Thursday, February 23, 2012

The 19th Wife


Author: David Ebershoff

Goodreads rating: 3.58
My Rating: 4/5 Stars
Pages: 514 

I'm not too sure why I decided that I wanted to read this book. Part of it probably has to do with the fact that I have a Mormon cousin and the fact that I used to watch Big Love. I think the other part of it was pure curiosity of Polygamy and the relationships. It was a slow, but fascinating read at times, other times I just wanted it to be over.

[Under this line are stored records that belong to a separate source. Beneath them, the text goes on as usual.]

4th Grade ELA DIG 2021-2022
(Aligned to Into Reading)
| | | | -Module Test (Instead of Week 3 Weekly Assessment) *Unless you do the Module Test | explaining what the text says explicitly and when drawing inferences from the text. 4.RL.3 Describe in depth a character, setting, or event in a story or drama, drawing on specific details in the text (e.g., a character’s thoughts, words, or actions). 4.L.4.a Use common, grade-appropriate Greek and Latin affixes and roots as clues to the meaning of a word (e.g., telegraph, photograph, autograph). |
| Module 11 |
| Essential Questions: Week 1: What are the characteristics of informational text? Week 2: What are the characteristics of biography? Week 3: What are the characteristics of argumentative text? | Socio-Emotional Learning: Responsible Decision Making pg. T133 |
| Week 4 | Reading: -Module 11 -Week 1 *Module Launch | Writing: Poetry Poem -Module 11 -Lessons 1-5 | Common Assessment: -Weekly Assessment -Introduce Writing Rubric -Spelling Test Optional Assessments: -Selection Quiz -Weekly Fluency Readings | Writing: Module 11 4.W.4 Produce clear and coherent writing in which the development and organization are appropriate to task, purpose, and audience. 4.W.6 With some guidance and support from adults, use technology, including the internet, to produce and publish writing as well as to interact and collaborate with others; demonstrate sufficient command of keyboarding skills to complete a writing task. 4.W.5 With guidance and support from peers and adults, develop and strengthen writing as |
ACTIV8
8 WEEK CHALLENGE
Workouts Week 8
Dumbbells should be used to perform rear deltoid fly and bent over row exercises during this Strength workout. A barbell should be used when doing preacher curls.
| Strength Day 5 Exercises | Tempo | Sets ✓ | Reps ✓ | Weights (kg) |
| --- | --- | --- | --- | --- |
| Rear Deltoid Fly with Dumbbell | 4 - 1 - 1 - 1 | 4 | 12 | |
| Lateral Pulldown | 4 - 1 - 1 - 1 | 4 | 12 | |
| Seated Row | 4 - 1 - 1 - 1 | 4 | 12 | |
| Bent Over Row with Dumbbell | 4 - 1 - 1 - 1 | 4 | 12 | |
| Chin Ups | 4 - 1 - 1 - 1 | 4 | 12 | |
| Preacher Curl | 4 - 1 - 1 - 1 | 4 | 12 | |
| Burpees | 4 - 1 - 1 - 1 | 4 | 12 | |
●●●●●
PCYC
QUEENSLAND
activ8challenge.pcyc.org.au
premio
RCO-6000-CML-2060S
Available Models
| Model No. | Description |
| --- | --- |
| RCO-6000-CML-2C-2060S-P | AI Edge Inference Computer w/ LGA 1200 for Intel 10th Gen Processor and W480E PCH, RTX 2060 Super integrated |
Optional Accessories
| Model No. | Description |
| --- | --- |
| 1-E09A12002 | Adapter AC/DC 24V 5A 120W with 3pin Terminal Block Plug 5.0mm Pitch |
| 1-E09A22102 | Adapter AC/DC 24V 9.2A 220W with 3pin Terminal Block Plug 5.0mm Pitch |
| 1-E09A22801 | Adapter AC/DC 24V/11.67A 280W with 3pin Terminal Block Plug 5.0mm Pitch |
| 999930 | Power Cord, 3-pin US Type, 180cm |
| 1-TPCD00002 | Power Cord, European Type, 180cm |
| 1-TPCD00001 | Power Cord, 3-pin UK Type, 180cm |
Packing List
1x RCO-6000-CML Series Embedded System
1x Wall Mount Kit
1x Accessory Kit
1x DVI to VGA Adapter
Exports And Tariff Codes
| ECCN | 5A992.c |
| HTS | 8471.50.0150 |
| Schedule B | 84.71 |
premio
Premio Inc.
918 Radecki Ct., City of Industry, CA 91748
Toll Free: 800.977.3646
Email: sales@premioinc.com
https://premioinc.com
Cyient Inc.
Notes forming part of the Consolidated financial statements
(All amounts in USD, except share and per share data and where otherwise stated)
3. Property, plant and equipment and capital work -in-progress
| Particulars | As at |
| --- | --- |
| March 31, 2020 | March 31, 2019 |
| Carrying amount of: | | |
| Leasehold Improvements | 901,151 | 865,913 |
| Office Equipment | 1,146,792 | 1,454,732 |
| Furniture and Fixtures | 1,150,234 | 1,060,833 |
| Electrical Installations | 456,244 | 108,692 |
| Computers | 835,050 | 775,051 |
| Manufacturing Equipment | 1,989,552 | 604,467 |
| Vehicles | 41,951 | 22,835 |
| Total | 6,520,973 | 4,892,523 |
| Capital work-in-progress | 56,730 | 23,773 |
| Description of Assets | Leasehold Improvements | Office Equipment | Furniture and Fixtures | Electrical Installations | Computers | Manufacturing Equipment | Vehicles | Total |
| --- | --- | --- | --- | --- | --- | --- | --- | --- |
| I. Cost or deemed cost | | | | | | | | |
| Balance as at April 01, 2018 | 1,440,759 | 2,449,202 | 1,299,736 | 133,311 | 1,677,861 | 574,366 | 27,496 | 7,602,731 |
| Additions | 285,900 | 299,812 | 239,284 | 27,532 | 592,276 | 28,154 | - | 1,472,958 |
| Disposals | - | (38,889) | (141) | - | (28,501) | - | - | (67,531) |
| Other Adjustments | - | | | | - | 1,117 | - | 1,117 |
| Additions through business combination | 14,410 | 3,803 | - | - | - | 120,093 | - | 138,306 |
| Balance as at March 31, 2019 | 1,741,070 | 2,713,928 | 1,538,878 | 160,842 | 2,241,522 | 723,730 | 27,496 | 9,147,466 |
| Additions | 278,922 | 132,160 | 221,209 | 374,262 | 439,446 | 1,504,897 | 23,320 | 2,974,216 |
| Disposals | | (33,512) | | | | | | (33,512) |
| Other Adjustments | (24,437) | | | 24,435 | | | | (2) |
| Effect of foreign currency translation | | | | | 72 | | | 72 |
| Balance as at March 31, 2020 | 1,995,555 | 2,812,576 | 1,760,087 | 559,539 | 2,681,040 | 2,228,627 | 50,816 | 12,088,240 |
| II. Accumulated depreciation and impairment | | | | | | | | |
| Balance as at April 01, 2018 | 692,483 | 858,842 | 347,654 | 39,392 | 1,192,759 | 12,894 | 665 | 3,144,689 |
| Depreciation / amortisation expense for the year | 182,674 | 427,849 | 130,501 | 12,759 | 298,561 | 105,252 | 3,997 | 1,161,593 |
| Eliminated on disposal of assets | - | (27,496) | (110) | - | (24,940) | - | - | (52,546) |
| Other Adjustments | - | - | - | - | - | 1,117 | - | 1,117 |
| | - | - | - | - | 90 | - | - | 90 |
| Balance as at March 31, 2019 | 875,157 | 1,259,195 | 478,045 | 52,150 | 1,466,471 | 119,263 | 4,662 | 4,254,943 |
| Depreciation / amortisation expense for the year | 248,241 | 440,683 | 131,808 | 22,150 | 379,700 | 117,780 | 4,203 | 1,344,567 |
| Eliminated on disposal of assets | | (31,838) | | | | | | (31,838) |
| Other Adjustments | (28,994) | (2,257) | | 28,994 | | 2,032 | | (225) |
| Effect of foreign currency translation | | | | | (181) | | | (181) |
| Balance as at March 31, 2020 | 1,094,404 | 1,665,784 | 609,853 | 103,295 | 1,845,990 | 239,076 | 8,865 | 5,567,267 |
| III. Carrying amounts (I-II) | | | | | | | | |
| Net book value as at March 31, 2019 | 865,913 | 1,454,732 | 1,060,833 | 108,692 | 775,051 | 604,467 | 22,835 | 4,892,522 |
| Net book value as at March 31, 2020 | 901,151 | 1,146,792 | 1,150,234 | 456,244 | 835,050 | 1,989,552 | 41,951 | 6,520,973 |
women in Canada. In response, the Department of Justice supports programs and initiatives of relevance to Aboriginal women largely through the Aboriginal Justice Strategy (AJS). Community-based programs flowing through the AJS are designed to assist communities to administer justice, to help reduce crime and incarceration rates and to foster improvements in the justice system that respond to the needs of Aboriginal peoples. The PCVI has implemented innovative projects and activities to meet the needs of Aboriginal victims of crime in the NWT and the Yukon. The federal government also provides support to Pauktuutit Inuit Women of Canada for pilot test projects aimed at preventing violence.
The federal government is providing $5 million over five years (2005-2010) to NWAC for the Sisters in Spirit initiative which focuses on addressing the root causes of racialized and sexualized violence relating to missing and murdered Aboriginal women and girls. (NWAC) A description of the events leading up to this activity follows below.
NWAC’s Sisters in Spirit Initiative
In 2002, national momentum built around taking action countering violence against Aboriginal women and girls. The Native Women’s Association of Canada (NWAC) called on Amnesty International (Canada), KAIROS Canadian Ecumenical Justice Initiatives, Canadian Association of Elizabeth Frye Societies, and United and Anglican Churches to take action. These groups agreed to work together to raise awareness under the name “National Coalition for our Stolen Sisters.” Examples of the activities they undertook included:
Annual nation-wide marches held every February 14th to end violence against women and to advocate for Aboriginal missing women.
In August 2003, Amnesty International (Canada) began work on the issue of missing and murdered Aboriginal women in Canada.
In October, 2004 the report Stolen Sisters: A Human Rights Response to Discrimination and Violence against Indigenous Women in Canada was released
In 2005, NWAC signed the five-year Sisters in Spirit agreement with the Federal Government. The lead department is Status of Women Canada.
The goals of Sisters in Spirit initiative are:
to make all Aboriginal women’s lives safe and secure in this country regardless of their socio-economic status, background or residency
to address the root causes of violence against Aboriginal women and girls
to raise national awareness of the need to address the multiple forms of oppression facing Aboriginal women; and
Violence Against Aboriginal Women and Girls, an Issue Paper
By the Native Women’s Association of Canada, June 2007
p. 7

Synopses from Goodreads.com

Faith, I tell them, is a mystery, elusive to many, and never easy to explain.
Sweeping and lyrical, spellbinding and unforgettable, David Ebershoff’sThe 19th Wife combines epic historical fiction with a modern murder mystery to create a brilliant novel of literary suspense. It is 1875, and Ann Eliza Young has recently separated from her powerful husband, Brigham Young, prophet and leader of the Mormon Church. Expelled and an outcast, Ann Eliza embarks on a crusade to end polygamy in the United States. A rich account of a family’s polygamous history is revealed, including how a young woman became a plural wife.
Soon after Ann Eliza’s story begins, a second exquisite narrative unfolds–a tale of murder involving a polygamist family in present-day Utah. Jordan Scott, a young man who was thrown out of his fundamentalist sect years earlier, must reenter the world that cast him aside in order to discover the truth behind his father’s death.
And as Ann Eliza’s narrative intertwines with that of Jordan’s search, readers are pulled deeper into the mysteries of love and faith. 
My review after the jump!

I flipped back and forth while reading this book. There were times when I really liked the two stories, one of Ann Eliza and Jordan Scott, and then there were times when I was purely confused by the flip flop. This book went the path of two parallel stories, but I felt that the appropriate way to do that would be a set number of chapters on one story and then the same number of chapters on the other, that way you could flip between the two stories, knowing that "Oh, after this chapter its back to Jordan's story" or something like that instead it would be once chapter of Jordan's story and then 6 chapters of Ann Eliza's. I felt confused and annoyed at times.

Something else that threw me was in Ann Eliza's section it wasn't her story alone, there was a wikipedia article (Which I felt was just wrong and it grated on my nerves a little) and there were letters and information about a girl doing her masters thesis on Ann Eliza. Some of that information had me wanting to just skip the pages (and I will admit that I skimmed especially the letter from her son, Lorenzo, to someone who was researching Ann Eliza and he kept going off about dolphins-lovely creatures, but you are doing 100% of nothing to further the plot and are therefore a waste of space).

I did enjoy how each of the characters seemed to be their own person. There was Johnny who was the crude teenager that was exiled from Mesadale, Tom who was the still devout gay Morman who drove to Vegas just to go to church, and Jordan who was a skeptic about everything. At times it was hard to remember that Jared was my age- only 20- when he tried to save his mom. It's hard to think about what I would have done had I been abandoned as a teenager and how I would have survived, but I didn't have to thank god.

What I found so interesting about Ann Eliza's account was how she looked at the multiple marriages. She had two different views of it, not just being a multiple wife but also as the daughter of someone who did no want sister wives. I think that the bitterness that her mother- although devout- rubbed off on her. I couldn't imagine how it couldn't, because I would never want to share my boyfriend ever, let alone my husband and father of my children. Ann Eliza makes a point when she says that religious freedom comes at the cost of the freedom of these women and children who don't get the full love and attention of their fathers and husbands.

I gave this book a higher rating than a three per say because I enjoyed Ann Eliza's story (when it was actually her story being told) and I liked reading about Jordan and his adventures. The beginning was a little hard to follow because for the first 5 to 10 pages, we have no idea who our narrator was or what his sex was and when he talked about Elektra- he didn't right away identify her as his dog which was also very confusing, but once you fell into rhythm with the characters and the style it was easy to get used to.